Twenty-seven minutes later (travel would have taken about ten minutes; they left the house a little after one, so I figure he had been at group for about 20 minutes or so) I get a phone call from a Private Number. I knew who it was.

"Hey, it's T from group." *sigh* What's up? "Well, Daniel's thrown up all over the bathroom. He has no fever and he was feeling fine and participating and..." I cut him off. "Yup. He did that on purpose. He made himself yak. "Well, I was with him, and I didn't see..." No. You wouldn't have. He's good. He can sit there and will himself to vomit when he's super uncomfortable.  "Well, since he did get sick, he can't stay." I know. I'll be there.

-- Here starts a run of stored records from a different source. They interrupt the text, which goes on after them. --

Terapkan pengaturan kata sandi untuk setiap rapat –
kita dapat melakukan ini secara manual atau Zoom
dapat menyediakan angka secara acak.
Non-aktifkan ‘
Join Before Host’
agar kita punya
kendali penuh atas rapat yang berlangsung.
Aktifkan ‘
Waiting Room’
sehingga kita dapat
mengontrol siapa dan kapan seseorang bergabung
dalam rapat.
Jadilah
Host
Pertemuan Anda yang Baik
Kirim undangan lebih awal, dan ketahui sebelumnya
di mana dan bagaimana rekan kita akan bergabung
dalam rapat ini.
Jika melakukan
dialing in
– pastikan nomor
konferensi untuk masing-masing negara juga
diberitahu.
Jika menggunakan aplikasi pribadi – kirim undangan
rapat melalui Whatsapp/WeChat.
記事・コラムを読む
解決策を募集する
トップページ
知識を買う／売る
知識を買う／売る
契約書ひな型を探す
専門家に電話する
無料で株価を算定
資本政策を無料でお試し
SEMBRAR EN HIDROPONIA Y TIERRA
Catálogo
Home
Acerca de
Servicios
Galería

I drove to pick him up in a quiet fury. When we arrive I'm met outside by D and T (counselor).  D starts talking about how the reason he threw up was because he was thinking of Bacon, the fetal pig they dissected today at STEM camp (he's doing Vet Med this week). T apologizes and I dismiss it; I understand why he can't stay, and don't blame them one bit. Barf is a no-go. A Go Directly to Jail card, if you will.

We've been home about twenty minutes and I haven't said one word to him. Because I know when I do open my mouth, it will be ugly. Because I'm pissed. And hurt. And sad. And disappointed. And so fucking furious I want to punch things!!!!!

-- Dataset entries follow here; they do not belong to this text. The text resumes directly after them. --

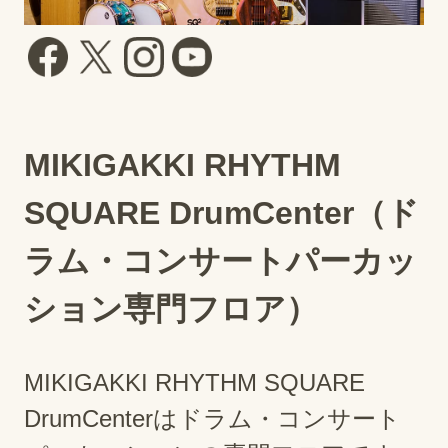
MIKIGAKKI RHYTHM
SQUARE DrumCenter（ド
ラム・コンサートパーカッ
ション専門フロア）
MIKIGAKKI RHYTHM SQUARE
DrumCenterはドラム・コンサート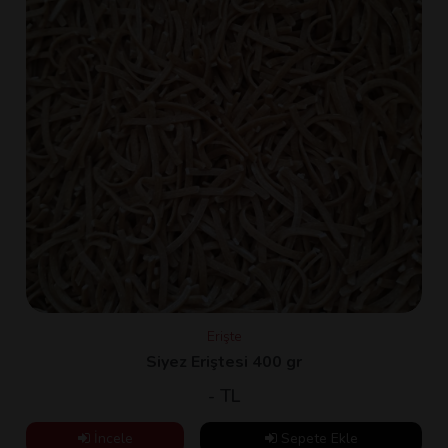
Erişte
Siyez Eriştesi 400 gr
- TL
İncele
Sepete Ekle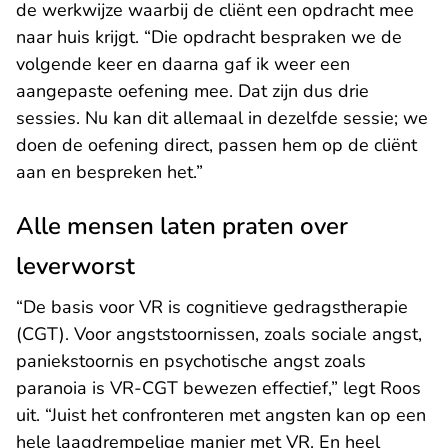
de werkwijze waarbij de cliënt een opdracht mee
naar huis krijgt. “Die opdracht bespraken we de
volgende keer en daarna gaf ik weer een
aangepaste oefening mee. Dat zijn dus drie
sessies. Nu kan dit allemaal in dezelfde sessie; we
doen de oefening direct, passen hem op de cliënt
aan en bespreken het.”
Alle mensen laten praten over
leverworst
“De basis voor VR is cognitieve gedragstherapie
(CGT). Voor angststoornissen, zoals sociale angst,
paniekstoornis en psychotische angst zoals
paranoia is VR-CGT bewezen effectief,” legt Roos
uit. “Juist het confronteren met angsten kan op een
hele laagdrempelige manier met VR. En heel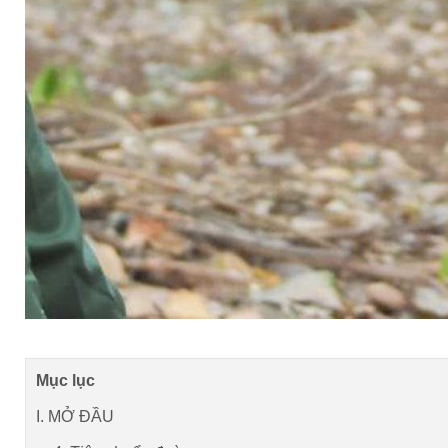
Mục lục
I. MỞ ĐẦU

I get it, his brain is wired differently. He has struggles and he is working to overcome them. I get that. I've been with him every fucking step. But what pisses me off is that this is something he needs to be able to do. He needs to know that when he's in a foreign/uncomfortable situation, he can't just make himself barf to get out of it. That's why we go over coping skills. That why we work on being able to identify Anxiety and deal with it before it gets completely out of control. Yet he refuses to use them. When he's at home and getting angry I'll mention several coping techniques he could try and I'm me with, "It doesn't work," to every one I list. He gives up before even trying and I know that's his perfectionist nature--I've tried three different skills, and they don't work. So nothing will work. If I don't try them then they can't not work.

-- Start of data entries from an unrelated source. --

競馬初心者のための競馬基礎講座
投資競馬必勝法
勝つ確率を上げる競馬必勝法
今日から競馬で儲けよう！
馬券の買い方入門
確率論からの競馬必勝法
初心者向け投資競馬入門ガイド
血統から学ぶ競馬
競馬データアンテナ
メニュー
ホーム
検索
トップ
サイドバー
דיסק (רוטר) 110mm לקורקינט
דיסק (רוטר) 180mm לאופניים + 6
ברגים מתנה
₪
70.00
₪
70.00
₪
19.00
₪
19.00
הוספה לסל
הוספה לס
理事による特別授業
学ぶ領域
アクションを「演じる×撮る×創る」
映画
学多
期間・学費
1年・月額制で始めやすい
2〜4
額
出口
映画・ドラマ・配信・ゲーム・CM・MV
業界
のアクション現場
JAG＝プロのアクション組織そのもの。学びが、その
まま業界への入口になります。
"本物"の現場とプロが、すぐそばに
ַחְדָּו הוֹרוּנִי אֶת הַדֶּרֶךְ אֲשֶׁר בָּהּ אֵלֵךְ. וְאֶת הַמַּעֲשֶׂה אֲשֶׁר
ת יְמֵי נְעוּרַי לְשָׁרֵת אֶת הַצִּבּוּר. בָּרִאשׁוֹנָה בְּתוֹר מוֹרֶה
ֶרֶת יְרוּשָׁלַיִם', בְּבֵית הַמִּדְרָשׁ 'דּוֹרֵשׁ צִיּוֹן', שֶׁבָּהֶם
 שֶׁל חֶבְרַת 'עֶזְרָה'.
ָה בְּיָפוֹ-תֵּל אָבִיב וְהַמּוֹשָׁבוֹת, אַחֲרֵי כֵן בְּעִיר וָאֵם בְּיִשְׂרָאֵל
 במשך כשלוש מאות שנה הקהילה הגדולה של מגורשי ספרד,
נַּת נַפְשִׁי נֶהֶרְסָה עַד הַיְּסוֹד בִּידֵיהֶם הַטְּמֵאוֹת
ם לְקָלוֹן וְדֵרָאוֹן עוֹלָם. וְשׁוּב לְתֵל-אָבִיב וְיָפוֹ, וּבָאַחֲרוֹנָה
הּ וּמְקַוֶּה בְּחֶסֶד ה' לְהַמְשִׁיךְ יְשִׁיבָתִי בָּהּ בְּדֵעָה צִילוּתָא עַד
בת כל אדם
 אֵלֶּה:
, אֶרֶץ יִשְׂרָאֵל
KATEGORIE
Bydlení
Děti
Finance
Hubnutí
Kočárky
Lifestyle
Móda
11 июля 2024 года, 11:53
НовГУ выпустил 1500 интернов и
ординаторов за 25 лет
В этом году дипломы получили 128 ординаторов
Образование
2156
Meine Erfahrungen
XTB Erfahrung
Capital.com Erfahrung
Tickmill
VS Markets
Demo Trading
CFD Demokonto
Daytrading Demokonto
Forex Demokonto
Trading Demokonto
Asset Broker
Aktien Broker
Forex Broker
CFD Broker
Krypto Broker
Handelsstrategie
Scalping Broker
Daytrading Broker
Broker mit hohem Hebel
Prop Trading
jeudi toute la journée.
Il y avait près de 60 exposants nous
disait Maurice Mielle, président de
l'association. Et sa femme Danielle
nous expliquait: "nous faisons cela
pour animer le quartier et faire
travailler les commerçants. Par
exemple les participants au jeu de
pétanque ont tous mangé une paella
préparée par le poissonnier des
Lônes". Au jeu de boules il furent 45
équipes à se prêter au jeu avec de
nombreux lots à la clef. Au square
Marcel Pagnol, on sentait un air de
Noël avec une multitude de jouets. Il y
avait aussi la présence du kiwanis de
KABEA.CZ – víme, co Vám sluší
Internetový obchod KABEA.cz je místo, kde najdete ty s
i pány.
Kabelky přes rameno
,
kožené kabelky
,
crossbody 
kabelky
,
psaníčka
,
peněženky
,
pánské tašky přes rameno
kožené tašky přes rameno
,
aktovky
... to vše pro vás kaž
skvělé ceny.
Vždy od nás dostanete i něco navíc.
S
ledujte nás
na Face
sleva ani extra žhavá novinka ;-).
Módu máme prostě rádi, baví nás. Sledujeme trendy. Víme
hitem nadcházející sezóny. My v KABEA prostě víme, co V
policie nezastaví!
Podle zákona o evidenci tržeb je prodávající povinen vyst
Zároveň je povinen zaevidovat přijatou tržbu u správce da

And yes, I know he's young. His brain isn't completely formed and operational, and the parts that are operational are a leetle-bit wonky. I know that he's not happy with himself. I know that he hates the way he acts and is very remorseful after every meltdown. I also know that we are giving him every opportunity to learn and practice skills to help him live a better life. He's always going to struggle--evveryone does--by being on The Spectrum. He probably won't have an easy life. But we're trying to help him learn things that will allow him to live an EASIER life.

"But it's hard." NO SHIT!!!! I've been in and out of therapy for nearly twenty years (good Christ, I'm old) and it is work, and it's hard work, and it's shitty, uncomfortable, scary, annoying, frustrating work. But it works. It helps. It gives self-confidence in areas that it's needed to work on things that aren't the way you would like. And I just can't understand people who don't want the skills to help them have a better life. I mean, I'm lazy. Straight out, lazy. But when given topics by my therapist to work out, to experience an EMDR session that is so physically exhausting it's the equivilant of doing eight hours of manual labor, I'll do it.

Sorry. I'm not bragging or anything. I'm just so frustrated at my son. At the fact that I can't do this all for him. That I can't get into his head and really understand what's going on in there. That sometimes I want to give up.

Asshole. Couldn't even make it in group for an hour. Fucker.